Visualize the Warming: Convert your trend_line array back into a Pandas Series (making sure to use annual_temps.index so the years match). Combine the actual annual temperatures and your new trend line into a single DataFrame, and .plot() them together to visually prove the warming trend!

# Write your code here

Sample Solution

# 1. Import NumPy
import numpy as np

# 2. Resample to Annual ('Y') averages and drop any resulting NaNs
annual_temps = climate_data["temp_max"].resample("YE").mean().dropna()

# 3. Create a simple array representing the passing years (0, 1, 2, 3...)
years_passed = np.arange(len(annual_temps))

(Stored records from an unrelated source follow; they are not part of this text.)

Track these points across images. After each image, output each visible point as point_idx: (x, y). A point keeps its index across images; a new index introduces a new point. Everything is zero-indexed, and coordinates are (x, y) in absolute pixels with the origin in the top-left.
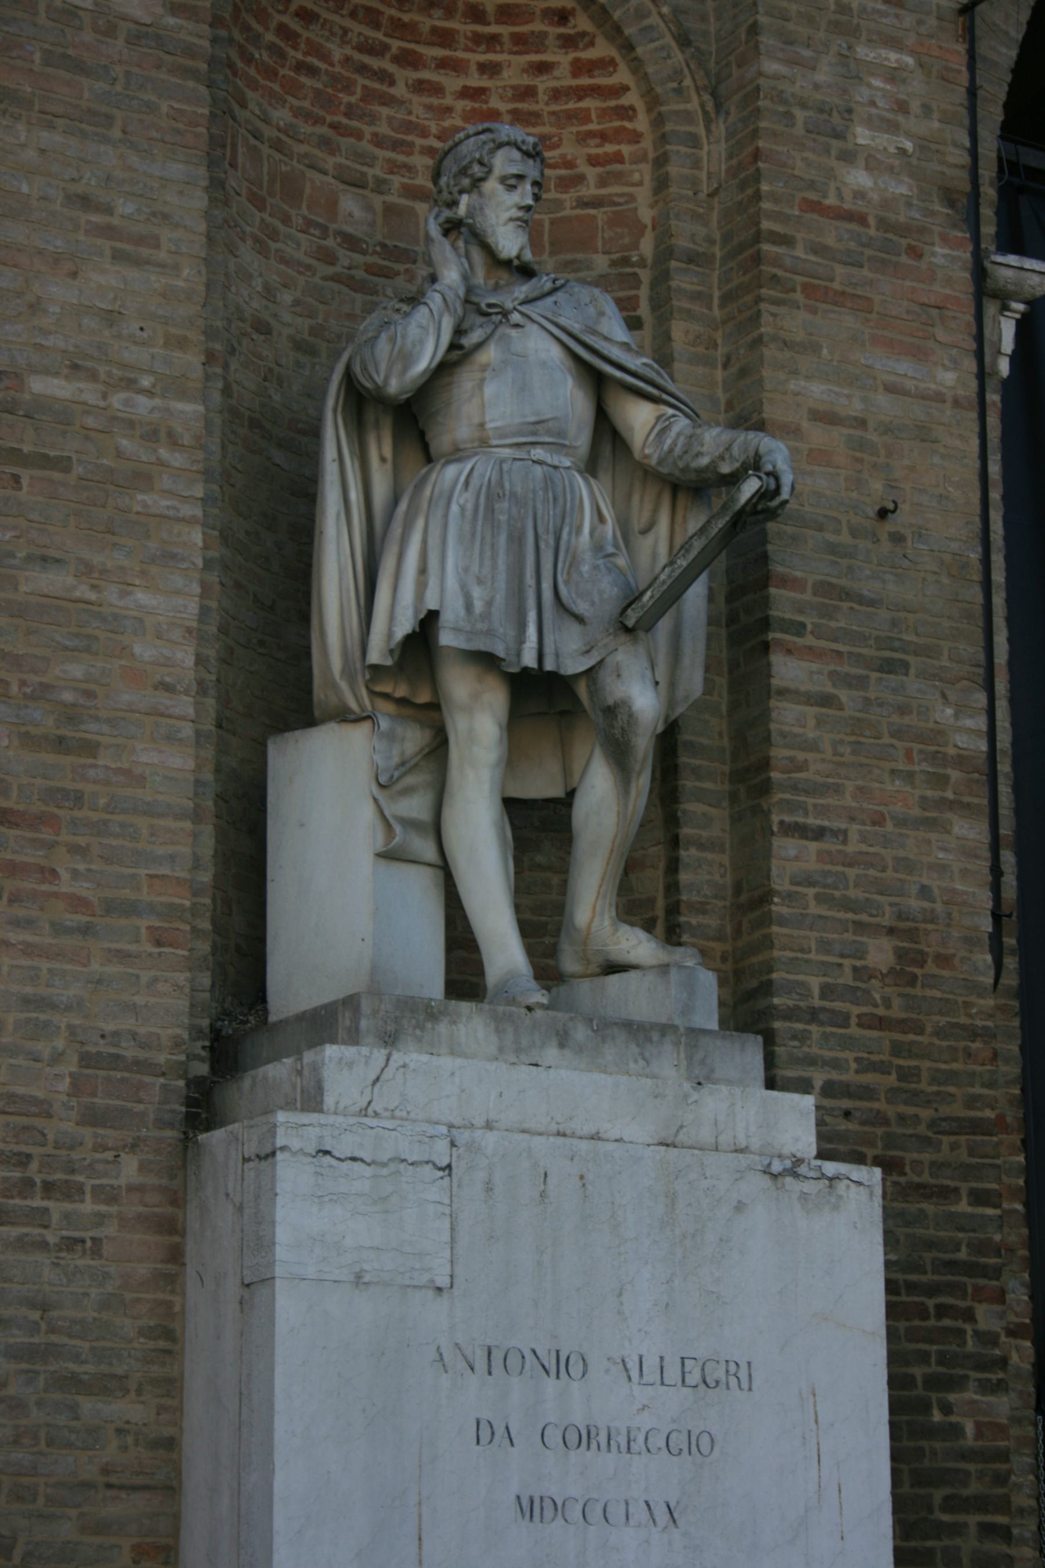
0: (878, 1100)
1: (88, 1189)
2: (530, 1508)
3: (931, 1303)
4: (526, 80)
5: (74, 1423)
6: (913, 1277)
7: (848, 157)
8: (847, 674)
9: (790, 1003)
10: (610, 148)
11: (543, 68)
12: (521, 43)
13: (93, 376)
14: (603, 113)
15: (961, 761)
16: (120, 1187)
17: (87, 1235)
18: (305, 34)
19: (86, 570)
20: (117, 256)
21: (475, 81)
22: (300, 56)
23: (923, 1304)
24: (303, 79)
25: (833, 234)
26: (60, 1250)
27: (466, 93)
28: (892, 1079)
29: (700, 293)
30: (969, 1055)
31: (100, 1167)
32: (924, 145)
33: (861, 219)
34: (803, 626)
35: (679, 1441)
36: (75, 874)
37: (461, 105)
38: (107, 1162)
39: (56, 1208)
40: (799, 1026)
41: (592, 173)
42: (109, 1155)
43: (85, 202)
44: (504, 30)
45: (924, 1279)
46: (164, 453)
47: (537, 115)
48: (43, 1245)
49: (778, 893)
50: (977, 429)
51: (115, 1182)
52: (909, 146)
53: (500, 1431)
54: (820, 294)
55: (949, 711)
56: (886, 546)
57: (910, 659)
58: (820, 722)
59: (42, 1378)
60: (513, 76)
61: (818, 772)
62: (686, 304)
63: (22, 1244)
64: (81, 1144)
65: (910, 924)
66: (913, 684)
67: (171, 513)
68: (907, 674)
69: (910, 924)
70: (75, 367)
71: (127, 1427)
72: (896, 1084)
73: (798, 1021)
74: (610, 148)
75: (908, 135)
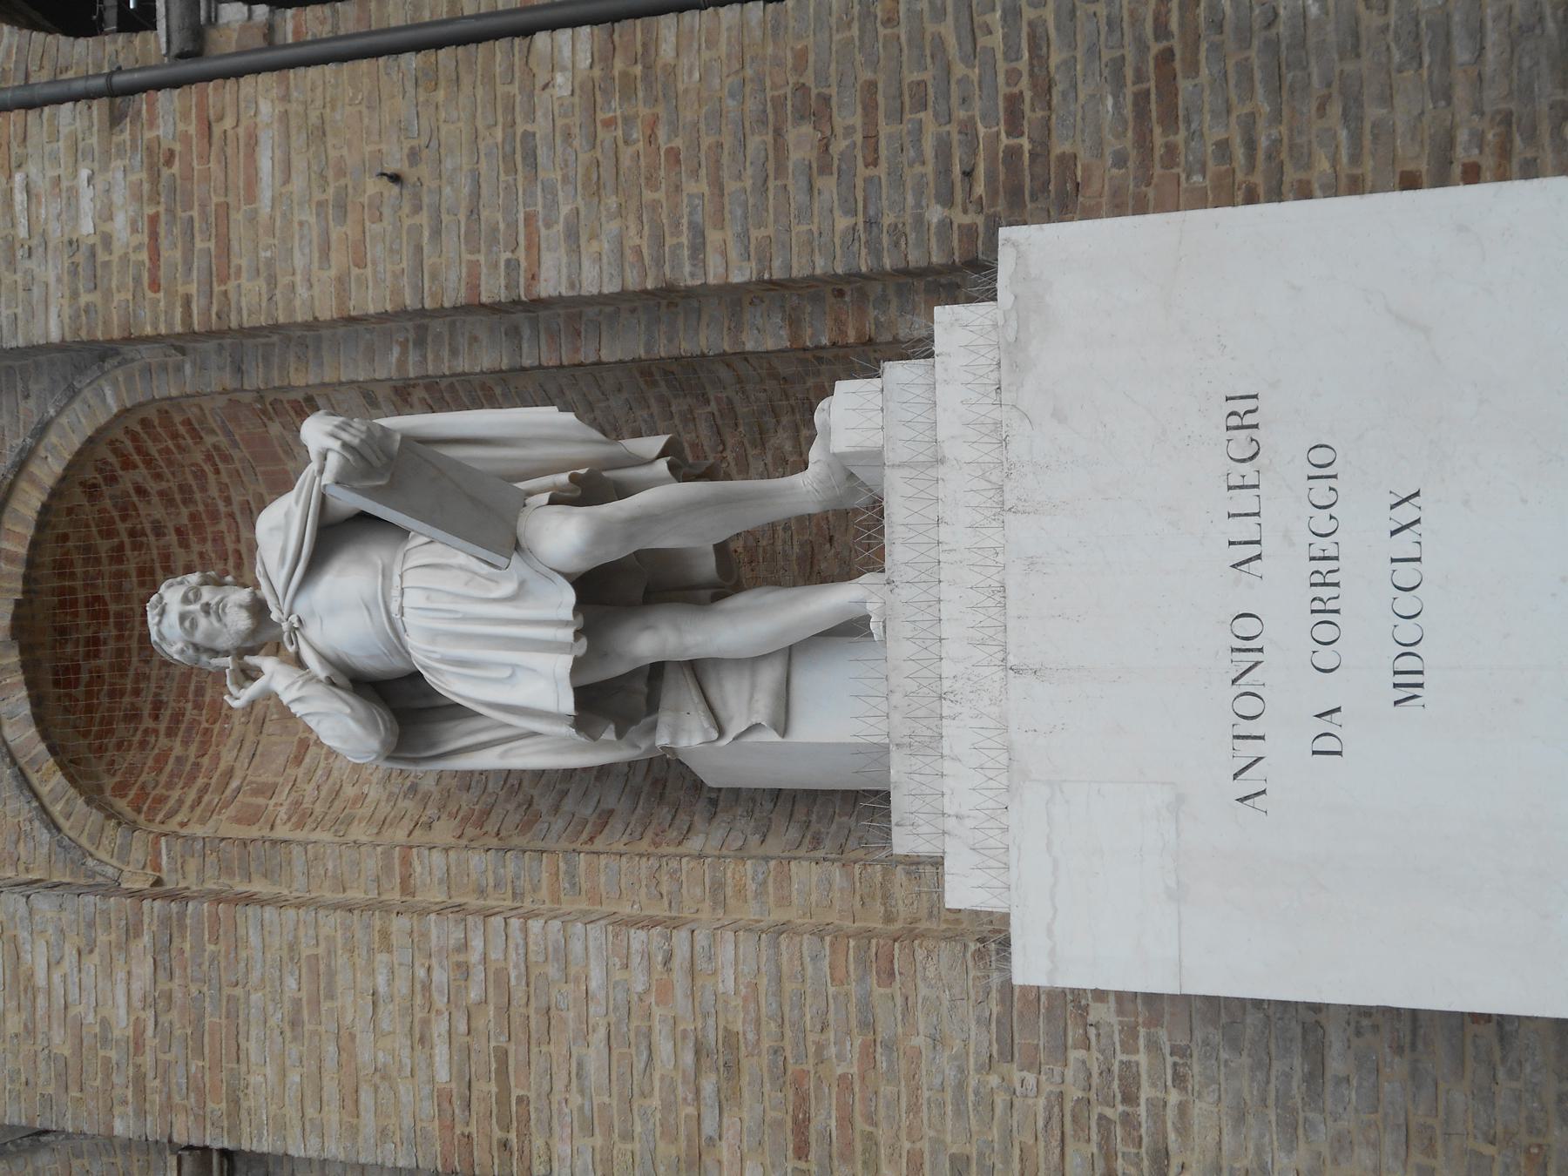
0: (949, 133)
1: (1125, 1058)
2: (1408, 687)
3: (1155, 48)
4: (155, 499)
5: (1354, 1083)
6: (1129, 73)
7: (107, 240)
8: (544, 207)
9: (864, 251)
10: (182, 430)
11: (141, 491)
12: (126, 511)
13: (426, 1022)
14: (156, 439)
15: (604, 57)
16: (1121, 1023)
17: (1170, 1060)
18: (172, 704)
19: (585, 1035)
20: (331, 996)
21: (172, 538)
22: (189, 706)
23: (1156, 58)
24: (207, 699)
25: (171, 254)
26: (1185, 1089)
27: (184, 544)
28: (926, 116)
29: (264, 358)
30: (889, 20)
31: (1103, 1041)
32: (77, 153)
33: (154, 220)
34: (508, 262)
35: (1321, 492)
36: (840, 1057)
37: (196, 548)
38: (1098, 1035)
39: (1146, 1092)
40: (885, 239)
41: (209, 440)
42: (1092, 1032)
43: (295, 1023)
44: (122, 527)
45: (1130, 58)
46: (474, 957)
47: (181, 487)
48: (1182, 1109)
49: (760, 272)
50: (302, 69)
51: (1117, 1028)
52: (84, 173)
53: (1323, 725)
54: (221, 268)
55: (560, 78)
56: (424, 170)
57: (519, 131)
58: (594, 236)
59: (1311, 1115)
60: (158, 512)
61: (640, 233)
62: (275, 373)
63: (1183, 1129)
64: (1084, 1062)
65: (769, 109)
66: (541, 127)
67: (522, 951)
68: (534, 134)
69: (769, 109)
70: (422, 1040)
71: (1353, 1024)
72: (930, 111)
73: (880, 243)
74: (182, 430)
75: (75, 175)
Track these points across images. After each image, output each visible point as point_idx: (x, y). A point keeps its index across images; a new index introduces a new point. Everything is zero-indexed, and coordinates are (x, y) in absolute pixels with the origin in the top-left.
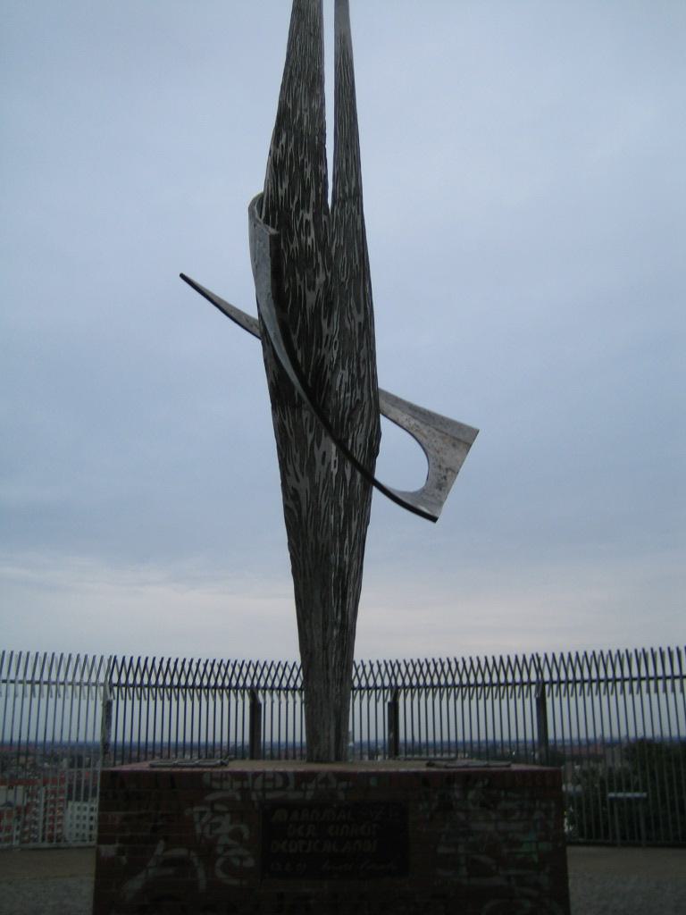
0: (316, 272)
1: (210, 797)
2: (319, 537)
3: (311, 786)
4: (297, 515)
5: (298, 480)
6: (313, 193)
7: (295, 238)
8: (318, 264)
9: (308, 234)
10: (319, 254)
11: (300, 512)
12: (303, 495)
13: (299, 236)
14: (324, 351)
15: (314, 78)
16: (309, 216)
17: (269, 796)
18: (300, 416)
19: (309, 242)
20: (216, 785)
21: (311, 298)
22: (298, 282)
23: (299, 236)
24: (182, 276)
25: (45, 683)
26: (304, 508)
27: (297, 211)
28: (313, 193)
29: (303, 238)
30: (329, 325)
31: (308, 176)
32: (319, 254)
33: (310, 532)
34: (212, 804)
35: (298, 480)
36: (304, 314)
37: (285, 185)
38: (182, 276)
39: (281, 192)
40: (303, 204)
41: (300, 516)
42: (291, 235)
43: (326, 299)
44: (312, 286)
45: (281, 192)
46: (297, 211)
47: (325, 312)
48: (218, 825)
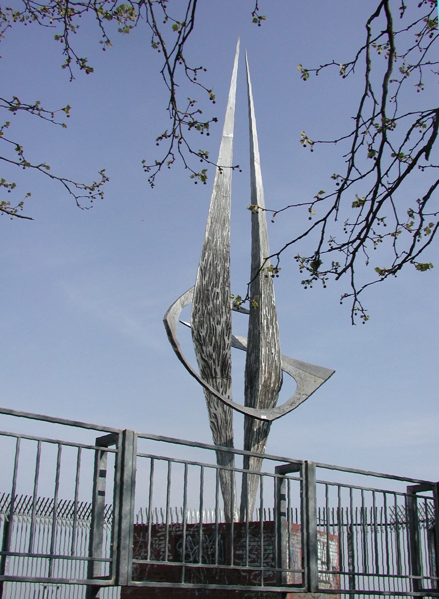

# 4. Use NumPy to fit a straight line (1st-degree polynomial)
coefficients = np.polyfit(years_passed, annual_temps, 1)
trend_line = np.polyval(coefficients, years_passed)

# 5. Calculate total warming and print the verdict
slope, intercept = coefficients
total_warming = slope * len(years_passed)
print(f"The long-term warming trend is {slope:.4f} °C per year.")
print(f"Total warming over the dataset: {total_warming:.2f} °C")

# 6. Put the trend back into the dataframe
trend_series = pd.Series(trend_line, index=annual_temps.index)
df_annual = pd.DataFrame({"annual": annual_temps, "trend": trend_series})
df_annual.plot(
    figsize=(12, 6),
    color=["lightsalmon", "crimson"],
    style=["-", "--"],
    linewidth=2,
    ylabel="Temperature (°C)",
    grid=True,
);

Reflection¶

Take a moment to review what you have built and analyzed. Answer briefly in comments or markdown:

In Part 2, why was using .interpolate() a better scientific choice for cleaning missing daily temperatures compared to using .fillna() with the overall 50-year average?
Look at your final plot in Part 4. Explain the visual difference between the monthly resampled data and the 10-year rolling trend. Why was the rolling trend necessary to answer the management’s question?
In Part 5, you mathematically quantified the warming trend. Look at the total warming over the dataset. How might this specific number impact a ski resort’s business model (e.g., snowmaking requirements or summer tourism)?

# Write your reflections here.

Sample Answers

Interpolate vs. Fillna: Using a 50-year static average (.fillna()) to fill a missing day in January would likely insert a warm summer temperature into the middle of winter, completely breaking the data. .interpolate() connects the dots between the specific day before and the day after, providing a highly accurate local estimate.
Vectorization Efficiency: We didn’t need a for loop because Pandas aligns the arrays in memory and passes the subtraction operation through a highly optimized C backend. It calculates the entire column simultaneously rather than stepping row-by-row.
Monthly Noise vs. Rolling Trend: Monthly data still contains the aggressive up-and-down oscillation of summer and winter, making it impossible to see a shift of 1 or 2 degrees. A 10-year rolling window completely smooths out the seasons, revealing the underlying baseline shift that management needs to plan for.
Business Impact: A quantifiable total warming (e.g., +2.0 °C over 54 years) pushes the snow line significantly higher up the mountain. Management must use this number to calculate future investments in artificial snowmaking infrastructure or begin pivoting their business model toward summer mountain biking and hiking tourism.